Maybe if he was a real scientist. As it is, his lair is probably a rolled-up newspaper in the middle of the M1. And his mum and 17 sisters probably share it with him.

sandman: you’ve been peeking. and I’m telling me mum.

tash: mmm… tempting. of course, i always choose a bike by the colour.
dead moths are responding to the light, perhaps trying to use it like they do the moon to navigate. of course, it’s a bit brighter and hotter than moonlight, so they get a bit burnt doing so, and then they flap away, but then they feel startled again and fly towards the ‘moon’ to escape. they’re not very smart, those moths, and those that get stuck in that cycle for too long may scorch themselves, or they may run out of energy. either way they end up on the floor in the morning. of course, you only see the ones that did die, and most probably don’t.
lepidopterists use light to attract moths at night to catch them, but because they don’t respond well to yellow light (can’t see it as well as blue) you can’t use yellow lights. that’s the same reason that porch lights often have yellow globes.

swimmers love their towels. divers too: this is known in scientific circles as the Lionel syndrome.

fluffy niece: ask tash. as for the midgets, perhaps they just call themselves albanians.

Outed! Dead moths just bloody well lie there, you charlatan.

All scientists should know, nay, sense, where & when the bridges are, especially the confounded ones.
Method, what?!

gingerman, ginger nut.
it’s hard to find a bad one.

[quote=“urodacus”]gingerman, ginger nut.
it’s hard to find a bad one.[/quote]
hey: that’s pontificating!
No fair!

If I get stung by a bee, then a sting from a wasp will cancel it out, because one is acid and the other is alkaline right? But is this unique in the animal kingdom, i.e. can you get bitten by a snake and then a bite from another species would cancel it?

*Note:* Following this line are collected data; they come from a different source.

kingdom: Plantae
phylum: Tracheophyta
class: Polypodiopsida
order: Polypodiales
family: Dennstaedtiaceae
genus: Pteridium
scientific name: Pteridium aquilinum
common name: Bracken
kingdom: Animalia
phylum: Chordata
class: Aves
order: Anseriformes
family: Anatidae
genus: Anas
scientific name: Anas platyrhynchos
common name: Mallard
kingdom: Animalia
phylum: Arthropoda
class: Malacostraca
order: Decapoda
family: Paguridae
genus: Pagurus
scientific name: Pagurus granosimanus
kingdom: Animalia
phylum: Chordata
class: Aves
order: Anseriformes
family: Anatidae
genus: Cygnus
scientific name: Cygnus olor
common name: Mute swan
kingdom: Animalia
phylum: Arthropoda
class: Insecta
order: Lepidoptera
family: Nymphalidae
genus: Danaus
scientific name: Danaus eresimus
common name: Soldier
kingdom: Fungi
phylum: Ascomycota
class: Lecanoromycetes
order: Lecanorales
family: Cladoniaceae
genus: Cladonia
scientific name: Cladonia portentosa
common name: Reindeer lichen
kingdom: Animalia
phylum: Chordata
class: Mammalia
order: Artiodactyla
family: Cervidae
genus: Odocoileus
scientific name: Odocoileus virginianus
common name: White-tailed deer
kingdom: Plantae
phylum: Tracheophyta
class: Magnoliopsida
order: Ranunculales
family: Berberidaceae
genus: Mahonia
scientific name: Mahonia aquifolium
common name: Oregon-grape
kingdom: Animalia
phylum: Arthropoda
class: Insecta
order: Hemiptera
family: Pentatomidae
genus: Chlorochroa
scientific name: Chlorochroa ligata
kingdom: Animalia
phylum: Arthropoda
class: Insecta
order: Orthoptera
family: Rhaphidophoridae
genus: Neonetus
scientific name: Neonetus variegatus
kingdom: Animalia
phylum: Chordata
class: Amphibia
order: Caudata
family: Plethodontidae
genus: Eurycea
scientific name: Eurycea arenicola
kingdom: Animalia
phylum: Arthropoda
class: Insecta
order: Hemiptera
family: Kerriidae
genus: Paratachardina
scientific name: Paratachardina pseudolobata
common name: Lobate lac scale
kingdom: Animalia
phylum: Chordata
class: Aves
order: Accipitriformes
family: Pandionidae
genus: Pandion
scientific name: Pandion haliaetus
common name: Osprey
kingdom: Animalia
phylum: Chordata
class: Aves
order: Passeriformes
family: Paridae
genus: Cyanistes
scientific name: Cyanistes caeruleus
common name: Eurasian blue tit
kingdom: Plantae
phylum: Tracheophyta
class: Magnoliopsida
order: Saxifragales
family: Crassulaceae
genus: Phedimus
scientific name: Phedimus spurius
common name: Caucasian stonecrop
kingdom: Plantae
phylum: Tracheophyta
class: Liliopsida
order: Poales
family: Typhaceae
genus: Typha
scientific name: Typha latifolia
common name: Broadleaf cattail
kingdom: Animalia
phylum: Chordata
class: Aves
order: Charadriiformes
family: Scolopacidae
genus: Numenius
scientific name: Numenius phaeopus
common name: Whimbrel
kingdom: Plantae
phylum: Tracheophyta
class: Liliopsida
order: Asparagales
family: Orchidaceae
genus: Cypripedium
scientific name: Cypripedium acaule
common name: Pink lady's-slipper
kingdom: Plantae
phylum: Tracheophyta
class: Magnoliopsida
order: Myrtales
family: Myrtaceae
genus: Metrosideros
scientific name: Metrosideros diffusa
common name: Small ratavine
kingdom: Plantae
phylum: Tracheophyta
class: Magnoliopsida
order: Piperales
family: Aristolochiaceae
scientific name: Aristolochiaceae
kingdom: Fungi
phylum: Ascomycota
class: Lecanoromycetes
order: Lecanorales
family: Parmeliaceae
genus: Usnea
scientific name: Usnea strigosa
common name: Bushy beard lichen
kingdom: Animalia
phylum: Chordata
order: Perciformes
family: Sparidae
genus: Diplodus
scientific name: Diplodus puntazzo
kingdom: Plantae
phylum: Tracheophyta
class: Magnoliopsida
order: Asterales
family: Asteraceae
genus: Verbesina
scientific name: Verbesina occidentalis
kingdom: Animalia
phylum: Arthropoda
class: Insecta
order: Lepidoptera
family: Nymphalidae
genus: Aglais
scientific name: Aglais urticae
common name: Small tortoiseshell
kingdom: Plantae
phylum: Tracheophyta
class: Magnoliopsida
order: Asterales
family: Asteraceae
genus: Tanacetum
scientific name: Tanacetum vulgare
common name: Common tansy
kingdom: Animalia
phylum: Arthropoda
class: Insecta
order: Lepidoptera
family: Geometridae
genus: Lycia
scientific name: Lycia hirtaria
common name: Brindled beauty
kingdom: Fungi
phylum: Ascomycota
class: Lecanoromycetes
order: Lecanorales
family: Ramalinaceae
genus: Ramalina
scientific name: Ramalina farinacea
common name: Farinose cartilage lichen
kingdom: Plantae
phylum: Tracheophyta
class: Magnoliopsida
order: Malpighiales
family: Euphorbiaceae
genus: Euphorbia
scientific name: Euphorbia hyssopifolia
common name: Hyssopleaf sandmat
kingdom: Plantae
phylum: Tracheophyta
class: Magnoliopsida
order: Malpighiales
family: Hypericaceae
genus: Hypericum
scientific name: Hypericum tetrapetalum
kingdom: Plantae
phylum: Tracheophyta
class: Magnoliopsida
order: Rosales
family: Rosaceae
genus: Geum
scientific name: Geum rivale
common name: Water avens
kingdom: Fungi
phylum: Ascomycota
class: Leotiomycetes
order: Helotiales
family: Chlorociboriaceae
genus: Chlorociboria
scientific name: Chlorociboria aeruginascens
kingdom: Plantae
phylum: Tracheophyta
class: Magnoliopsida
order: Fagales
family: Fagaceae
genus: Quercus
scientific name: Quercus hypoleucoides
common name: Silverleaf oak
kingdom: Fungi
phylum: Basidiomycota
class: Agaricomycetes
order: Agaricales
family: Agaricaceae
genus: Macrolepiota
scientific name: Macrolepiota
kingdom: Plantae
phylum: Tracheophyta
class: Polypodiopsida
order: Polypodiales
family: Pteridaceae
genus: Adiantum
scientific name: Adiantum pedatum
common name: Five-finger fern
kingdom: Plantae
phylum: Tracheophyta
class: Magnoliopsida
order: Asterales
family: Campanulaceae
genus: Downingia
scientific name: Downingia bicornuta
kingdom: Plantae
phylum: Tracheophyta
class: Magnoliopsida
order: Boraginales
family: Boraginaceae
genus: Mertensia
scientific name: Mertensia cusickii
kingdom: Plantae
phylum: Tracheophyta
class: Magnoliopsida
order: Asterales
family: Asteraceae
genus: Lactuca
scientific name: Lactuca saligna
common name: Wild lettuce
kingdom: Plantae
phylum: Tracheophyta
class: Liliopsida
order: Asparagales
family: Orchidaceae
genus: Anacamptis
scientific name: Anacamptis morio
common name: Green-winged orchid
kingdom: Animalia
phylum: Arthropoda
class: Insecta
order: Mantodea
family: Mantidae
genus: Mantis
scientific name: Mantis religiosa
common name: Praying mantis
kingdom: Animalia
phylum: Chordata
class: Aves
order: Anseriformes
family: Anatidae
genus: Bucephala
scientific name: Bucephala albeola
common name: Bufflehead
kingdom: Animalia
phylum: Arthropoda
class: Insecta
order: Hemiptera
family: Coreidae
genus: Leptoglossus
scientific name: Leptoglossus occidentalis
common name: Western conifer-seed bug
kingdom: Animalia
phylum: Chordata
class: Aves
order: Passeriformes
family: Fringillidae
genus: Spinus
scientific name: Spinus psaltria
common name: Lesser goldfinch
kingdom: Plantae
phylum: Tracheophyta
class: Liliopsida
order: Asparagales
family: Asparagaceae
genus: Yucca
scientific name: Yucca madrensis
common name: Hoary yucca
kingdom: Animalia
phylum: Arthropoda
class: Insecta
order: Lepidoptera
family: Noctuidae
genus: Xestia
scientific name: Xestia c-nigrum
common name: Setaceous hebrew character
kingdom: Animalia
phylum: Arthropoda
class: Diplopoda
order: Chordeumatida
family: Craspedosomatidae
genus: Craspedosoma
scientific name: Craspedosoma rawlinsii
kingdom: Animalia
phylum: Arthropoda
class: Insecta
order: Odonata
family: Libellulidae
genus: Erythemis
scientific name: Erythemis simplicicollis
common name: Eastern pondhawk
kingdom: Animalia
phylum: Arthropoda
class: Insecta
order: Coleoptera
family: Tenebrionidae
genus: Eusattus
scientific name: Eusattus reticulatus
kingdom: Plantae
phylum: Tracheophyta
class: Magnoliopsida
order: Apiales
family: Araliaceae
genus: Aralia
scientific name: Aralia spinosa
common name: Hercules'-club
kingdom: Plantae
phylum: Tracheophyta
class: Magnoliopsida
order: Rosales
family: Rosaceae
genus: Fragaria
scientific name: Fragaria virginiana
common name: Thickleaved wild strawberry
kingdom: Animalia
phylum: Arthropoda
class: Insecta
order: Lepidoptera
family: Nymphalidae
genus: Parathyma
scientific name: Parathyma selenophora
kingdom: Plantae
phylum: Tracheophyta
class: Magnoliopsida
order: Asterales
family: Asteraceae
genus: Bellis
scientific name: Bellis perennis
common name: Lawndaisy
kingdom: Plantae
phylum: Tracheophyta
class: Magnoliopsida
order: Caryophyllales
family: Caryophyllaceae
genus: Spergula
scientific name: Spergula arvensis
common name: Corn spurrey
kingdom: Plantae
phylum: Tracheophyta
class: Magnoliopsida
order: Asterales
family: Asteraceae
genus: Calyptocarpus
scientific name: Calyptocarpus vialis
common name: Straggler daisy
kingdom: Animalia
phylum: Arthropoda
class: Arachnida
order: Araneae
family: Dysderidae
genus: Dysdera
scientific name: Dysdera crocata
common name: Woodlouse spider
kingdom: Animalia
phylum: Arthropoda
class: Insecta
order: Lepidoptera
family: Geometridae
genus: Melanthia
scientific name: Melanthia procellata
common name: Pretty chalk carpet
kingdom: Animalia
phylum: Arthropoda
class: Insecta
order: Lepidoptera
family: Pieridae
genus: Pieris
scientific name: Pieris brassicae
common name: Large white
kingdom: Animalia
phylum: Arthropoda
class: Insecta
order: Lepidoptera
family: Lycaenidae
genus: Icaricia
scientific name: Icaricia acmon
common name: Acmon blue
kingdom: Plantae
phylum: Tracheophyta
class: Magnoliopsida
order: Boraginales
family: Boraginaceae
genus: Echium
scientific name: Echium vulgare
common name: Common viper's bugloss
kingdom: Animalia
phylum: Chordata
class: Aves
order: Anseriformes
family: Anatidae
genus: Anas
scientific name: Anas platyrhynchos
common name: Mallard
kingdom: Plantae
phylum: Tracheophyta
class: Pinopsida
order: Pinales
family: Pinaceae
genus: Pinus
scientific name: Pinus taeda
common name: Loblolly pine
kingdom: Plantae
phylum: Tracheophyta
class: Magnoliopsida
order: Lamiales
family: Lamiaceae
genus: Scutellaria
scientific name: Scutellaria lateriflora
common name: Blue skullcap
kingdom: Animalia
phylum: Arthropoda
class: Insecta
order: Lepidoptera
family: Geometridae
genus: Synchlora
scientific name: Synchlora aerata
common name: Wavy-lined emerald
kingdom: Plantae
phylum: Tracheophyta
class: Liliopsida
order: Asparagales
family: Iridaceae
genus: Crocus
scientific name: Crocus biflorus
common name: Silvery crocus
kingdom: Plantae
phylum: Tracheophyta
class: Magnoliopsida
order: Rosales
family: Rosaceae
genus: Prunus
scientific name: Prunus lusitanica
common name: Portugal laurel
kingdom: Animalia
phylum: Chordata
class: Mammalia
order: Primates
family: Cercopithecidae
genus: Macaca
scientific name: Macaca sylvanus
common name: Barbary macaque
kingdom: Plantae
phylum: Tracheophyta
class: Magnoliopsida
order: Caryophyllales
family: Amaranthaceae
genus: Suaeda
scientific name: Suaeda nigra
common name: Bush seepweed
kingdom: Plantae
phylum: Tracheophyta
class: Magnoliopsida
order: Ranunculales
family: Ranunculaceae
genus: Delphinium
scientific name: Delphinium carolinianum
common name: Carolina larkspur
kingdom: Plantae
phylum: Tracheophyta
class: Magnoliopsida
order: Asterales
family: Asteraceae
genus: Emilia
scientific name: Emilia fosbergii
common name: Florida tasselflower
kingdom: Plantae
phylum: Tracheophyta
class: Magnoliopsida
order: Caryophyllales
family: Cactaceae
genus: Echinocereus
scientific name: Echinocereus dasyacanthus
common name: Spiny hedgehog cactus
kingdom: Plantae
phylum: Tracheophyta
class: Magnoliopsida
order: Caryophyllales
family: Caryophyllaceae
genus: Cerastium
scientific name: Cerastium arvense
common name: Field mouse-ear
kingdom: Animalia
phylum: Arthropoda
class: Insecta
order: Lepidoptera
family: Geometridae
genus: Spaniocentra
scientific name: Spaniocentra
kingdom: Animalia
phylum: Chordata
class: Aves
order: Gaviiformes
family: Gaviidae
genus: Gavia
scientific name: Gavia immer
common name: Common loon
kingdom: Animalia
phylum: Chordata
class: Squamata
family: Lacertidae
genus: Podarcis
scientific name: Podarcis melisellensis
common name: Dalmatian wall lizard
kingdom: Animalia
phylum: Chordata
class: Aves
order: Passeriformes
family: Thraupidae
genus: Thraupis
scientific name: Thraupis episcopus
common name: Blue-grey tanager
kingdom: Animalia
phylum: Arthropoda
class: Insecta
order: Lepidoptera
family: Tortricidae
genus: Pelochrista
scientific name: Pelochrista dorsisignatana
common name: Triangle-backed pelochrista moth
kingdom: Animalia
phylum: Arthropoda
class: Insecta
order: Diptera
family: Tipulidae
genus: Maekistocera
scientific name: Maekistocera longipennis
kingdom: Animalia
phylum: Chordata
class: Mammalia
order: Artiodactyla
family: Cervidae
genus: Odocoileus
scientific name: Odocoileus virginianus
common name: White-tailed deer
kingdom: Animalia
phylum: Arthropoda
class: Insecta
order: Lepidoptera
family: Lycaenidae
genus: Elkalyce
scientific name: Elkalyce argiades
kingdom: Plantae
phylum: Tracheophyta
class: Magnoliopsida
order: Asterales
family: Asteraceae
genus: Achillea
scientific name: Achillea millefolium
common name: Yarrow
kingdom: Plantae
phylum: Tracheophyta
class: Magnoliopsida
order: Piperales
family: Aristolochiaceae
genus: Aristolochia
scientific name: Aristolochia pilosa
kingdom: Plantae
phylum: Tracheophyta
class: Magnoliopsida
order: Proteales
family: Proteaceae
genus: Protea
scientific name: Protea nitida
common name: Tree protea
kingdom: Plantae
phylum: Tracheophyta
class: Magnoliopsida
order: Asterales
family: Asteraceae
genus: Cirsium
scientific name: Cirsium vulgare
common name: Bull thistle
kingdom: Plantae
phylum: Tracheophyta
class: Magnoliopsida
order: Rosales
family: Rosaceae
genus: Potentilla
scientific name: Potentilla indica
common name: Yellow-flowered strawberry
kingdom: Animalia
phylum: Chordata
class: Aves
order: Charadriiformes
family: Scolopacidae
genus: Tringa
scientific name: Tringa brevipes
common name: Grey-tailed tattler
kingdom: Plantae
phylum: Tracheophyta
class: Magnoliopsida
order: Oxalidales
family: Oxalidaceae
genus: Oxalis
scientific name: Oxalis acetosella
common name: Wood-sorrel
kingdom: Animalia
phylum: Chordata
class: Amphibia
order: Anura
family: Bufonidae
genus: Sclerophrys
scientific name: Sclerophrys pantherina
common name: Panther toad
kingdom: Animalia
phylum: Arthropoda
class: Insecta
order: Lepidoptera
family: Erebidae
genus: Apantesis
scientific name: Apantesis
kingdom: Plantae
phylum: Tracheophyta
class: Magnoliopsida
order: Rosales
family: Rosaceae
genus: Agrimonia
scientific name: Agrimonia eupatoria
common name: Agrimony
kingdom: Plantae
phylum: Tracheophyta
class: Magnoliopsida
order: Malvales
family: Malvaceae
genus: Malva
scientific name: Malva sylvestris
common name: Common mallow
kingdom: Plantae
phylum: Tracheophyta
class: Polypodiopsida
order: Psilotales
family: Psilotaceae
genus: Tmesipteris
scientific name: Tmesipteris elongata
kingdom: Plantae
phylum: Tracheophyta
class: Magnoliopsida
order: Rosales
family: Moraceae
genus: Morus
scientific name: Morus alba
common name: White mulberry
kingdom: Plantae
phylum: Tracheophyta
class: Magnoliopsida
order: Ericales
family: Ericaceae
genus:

And what is the difference between venom, poisons and toxins?

p.s. I second the vote for sandman as henchman, I reckon he would be very good at dealing with pitchfork wielding villagers

How come we Brits are so much better at sports than you Aussies, as exemplified by our current positions in the Olympic medals table, and especially our respective performances in the velodrome?

Will the universe continue to expand forever?